The PJM Interconnection’s recent capacity auction has sent shockwaves through the energy sector, revealing an unprecedented surge in capacity prices and prompting urgent calls for legislative intervention. With capacity costs skyrocketing from $2.2 billion to a staggering $14.7 billion for the 2025/26 delivery year, utilities, state lawmakers, and regulators are compelled to act swiftly to mitigate the impending power supply constraints and cost spikes.
Utilities and state regulators, facing the brunt of this price hike, are exploring various measures to address the crisis. Some investor-owned utilities in deregulated states are advocating for re-regulation as a means to ensure adequate power supply. However, this proposal meets significant resistance from consumer advocates worried about financial risks being shifted onto customers. Meanwhile, numerous states are contemplating or have already initiated legislative actions to accelerate the development of new power generation resources, focusing on renewable energy credits, energy storage, and streamlined permitting processes.
Record Capacity Prices: Understanding the Surge
PJM’s capacity auction for the 2025/26 delivery year has dramatically increased capacity costs to $14.7 billion, up from $2.2 billion in the previous auction. This unprecedented surge primarily stems from the accelerated retirement of power plants, heightened energy demand, and newly implemented market rules. These factors have collectively squeezed the available power supply, further driving up prices.
Reactions from Utilities and State Regulators
Utilities operating in deregulated states such as Illinois, Maryland, New Jersey, Ohio, and Pennsylvania are proposing a return to some form of regulation as a potential remedy. Companies like Exelon, FirstEnergy, and PPL argue that re-entering the power supply business could help secure the necessary generation capacity to meet future demands. However, this notion faces opposition from regulators and consumer advocacy groups who fear that re-regulation might shift financial risks from utility shareholders to end consumers.
Potential Power Supply Shortfalls
The implications of the capacity price surge go beyond immediate financial impacts, posing a risk of power supply shortfalls by the end of this decade. PJM has indicated that if new generation capacity is not brought online swiftly, there could be severe shortages in the near future. This potential crisis has escalated the urgency for legislative and regulatory measures to ensure grid reliability.
State-Level Legislative Actions
Lawmakers in several states are actively drafting or considering legislation aimed at accelerating the development of new power generation projects.
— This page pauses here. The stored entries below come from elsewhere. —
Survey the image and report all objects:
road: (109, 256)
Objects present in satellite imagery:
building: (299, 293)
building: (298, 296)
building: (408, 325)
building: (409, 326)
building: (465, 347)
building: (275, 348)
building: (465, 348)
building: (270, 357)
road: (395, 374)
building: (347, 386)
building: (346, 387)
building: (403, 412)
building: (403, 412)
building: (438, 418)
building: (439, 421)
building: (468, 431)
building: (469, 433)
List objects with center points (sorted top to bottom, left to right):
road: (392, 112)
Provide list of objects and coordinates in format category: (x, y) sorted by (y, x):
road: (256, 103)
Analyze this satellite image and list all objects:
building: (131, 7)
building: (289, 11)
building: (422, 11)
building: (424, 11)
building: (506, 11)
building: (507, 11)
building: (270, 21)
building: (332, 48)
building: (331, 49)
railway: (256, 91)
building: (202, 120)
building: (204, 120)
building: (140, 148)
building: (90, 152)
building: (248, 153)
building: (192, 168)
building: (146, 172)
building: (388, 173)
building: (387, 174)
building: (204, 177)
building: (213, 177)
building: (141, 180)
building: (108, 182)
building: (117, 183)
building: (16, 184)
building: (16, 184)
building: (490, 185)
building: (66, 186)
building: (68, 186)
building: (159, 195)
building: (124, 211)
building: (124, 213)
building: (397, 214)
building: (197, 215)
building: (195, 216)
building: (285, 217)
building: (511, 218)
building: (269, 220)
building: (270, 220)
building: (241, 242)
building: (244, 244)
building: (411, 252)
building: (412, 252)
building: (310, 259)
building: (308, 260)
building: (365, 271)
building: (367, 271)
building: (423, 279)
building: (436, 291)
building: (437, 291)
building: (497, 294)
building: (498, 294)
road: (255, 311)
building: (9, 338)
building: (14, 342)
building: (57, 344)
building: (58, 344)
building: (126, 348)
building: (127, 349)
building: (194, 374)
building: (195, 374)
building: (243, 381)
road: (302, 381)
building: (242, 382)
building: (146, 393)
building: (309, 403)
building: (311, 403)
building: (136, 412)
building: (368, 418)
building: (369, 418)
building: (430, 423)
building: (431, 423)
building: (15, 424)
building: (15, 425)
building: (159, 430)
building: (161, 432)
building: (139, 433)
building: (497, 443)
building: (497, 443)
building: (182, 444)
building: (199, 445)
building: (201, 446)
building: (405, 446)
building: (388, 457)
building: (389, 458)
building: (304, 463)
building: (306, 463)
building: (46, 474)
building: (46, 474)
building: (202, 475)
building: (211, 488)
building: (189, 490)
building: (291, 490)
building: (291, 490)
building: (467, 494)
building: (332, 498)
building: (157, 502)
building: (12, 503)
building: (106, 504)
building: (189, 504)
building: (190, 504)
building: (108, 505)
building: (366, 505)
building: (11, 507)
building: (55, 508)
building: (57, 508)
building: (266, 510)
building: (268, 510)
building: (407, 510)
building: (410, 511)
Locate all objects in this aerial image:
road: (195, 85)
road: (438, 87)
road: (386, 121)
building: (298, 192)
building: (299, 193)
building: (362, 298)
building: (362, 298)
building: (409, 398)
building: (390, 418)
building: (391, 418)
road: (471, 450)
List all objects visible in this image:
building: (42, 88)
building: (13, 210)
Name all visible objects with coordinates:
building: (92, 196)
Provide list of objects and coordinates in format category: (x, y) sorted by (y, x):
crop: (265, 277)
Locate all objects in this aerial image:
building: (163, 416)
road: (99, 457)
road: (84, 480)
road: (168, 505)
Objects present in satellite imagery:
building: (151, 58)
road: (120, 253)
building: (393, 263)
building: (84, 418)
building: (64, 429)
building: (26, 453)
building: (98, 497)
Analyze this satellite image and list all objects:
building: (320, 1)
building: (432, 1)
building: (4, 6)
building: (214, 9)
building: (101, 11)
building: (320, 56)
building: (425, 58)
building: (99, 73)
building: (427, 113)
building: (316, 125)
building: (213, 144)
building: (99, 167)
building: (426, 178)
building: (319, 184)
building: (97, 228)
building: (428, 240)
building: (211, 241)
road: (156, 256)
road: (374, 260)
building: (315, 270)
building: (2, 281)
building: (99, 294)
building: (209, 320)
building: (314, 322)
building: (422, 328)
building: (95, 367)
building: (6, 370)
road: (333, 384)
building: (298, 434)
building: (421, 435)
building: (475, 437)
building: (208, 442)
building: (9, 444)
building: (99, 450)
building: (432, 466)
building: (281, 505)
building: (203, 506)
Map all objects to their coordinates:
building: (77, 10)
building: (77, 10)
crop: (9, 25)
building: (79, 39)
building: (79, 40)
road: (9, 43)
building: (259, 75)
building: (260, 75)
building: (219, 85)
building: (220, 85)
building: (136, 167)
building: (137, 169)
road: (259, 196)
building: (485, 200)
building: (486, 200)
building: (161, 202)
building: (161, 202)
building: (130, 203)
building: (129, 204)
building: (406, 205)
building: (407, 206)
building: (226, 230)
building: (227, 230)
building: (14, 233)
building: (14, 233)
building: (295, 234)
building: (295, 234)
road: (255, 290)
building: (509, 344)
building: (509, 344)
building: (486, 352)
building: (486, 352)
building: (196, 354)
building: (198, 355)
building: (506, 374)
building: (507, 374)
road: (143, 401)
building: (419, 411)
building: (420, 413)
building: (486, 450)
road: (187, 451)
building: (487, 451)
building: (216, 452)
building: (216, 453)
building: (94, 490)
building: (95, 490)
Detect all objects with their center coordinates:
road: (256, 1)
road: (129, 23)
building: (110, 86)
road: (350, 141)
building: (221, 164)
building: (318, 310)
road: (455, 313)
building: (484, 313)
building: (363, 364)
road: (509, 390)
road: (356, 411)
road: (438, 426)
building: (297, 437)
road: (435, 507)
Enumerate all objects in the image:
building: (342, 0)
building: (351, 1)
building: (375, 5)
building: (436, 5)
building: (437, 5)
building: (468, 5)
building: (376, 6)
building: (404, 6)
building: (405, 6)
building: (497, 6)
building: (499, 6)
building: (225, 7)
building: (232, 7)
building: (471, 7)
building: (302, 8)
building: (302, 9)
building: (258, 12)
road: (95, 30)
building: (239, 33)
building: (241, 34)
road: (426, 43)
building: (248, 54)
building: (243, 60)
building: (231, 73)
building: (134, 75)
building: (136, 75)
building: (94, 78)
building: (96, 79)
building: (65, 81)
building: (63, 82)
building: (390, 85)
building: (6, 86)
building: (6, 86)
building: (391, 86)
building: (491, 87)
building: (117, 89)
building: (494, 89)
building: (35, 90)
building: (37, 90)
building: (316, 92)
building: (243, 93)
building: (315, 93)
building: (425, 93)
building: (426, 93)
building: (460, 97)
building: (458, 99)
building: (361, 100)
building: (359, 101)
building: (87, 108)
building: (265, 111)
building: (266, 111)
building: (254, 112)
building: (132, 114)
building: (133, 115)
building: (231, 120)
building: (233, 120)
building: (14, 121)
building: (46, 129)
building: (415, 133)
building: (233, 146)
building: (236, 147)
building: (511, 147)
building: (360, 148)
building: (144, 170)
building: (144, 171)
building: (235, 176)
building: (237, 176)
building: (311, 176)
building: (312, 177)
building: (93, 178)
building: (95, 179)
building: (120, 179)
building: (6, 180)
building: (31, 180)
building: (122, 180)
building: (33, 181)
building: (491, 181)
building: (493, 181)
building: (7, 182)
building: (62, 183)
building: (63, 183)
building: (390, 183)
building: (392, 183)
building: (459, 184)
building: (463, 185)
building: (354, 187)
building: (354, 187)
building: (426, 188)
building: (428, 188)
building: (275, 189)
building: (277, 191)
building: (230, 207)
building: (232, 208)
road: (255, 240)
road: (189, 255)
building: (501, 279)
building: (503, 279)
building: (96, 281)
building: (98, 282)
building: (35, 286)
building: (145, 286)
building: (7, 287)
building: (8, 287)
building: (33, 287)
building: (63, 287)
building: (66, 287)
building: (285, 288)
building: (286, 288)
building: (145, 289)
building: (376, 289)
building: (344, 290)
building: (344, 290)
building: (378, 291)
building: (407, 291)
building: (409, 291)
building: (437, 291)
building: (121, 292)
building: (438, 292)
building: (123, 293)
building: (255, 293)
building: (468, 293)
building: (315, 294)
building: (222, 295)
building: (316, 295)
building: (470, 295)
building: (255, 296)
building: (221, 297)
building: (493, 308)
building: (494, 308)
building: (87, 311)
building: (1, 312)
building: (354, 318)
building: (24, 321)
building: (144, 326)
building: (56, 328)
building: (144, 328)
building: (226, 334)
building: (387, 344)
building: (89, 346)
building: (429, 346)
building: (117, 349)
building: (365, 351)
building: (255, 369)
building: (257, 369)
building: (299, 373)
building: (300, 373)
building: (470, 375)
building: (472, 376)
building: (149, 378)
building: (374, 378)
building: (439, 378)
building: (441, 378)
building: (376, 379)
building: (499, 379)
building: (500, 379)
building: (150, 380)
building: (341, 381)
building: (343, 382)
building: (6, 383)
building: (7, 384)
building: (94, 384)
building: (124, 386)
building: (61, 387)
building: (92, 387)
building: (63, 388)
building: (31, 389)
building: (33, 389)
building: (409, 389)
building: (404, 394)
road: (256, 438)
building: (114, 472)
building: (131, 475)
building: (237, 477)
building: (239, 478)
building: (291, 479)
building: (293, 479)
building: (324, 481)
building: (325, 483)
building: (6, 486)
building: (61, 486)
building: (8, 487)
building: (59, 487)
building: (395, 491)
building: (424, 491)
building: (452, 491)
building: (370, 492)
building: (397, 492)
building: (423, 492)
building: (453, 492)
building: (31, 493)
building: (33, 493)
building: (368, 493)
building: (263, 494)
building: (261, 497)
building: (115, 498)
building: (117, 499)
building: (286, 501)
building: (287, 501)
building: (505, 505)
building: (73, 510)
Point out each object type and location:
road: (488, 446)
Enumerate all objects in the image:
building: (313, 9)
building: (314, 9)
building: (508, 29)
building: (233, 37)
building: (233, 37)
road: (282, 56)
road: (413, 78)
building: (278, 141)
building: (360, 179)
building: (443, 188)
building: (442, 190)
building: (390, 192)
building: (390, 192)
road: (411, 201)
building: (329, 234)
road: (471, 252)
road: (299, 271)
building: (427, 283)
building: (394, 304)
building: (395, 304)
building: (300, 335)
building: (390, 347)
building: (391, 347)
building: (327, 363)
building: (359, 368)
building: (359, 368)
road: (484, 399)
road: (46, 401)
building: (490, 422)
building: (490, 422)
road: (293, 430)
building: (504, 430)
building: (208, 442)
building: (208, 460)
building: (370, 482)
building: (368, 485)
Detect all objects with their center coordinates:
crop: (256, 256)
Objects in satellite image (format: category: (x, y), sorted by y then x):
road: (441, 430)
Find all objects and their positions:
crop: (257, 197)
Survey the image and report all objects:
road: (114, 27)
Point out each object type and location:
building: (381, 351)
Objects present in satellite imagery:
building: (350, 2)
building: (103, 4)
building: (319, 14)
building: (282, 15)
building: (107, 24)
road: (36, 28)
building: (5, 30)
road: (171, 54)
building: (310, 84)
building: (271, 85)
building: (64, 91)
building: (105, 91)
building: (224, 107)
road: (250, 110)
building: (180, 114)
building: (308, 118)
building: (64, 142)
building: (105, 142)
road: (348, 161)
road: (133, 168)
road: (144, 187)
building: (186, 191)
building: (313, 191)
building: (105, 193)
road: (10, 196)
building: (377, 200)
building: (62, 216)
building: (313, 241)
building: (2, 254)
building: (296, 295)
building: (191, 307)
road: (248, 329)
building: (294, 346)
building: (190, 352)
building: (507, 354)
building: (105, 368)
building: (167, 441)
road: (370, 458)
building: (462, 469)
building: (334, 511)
In Maryland, Delegate Lorig Charkoudian is mulling over bills to boost energy storage on the distribution system and adjust solar renewable energy credit systems to support ready-to-deploy solar projects.
Push for Re-Regulation and Its Challenges
Investor-owned utilities in deregulated states are advocating for a partial return to regulation, arguing that it would enable them to build new generation capacity more efficiently. Utilities such as Exelon and FirstEnergy have voiced their readiness to take on generation roles to ensure the PJM region’s power reliability. However, these proposals face significant challenges.
Exploring Energy Storage Solutions
As part of their response to the capacity price crisis, several states are focusing on energy storage as a viable interim solution. Enhanced energy storage capabilities can help manage peak demand and provide a buffer during periods of high load, thereby reducing reliance on traditional power plants.
Addressing Systemic Market Issues
The capacity price hikes have brought underlying issues within PJM’s market structure to the forefront. Critics argue that current market rules, including how reliability must-run resources are treated in auctions, have exacerbated the problem. This situation calls for a critical review of the market mechanisms to ensure they align with the goals of reliability, fairness, and cost-effectiveness.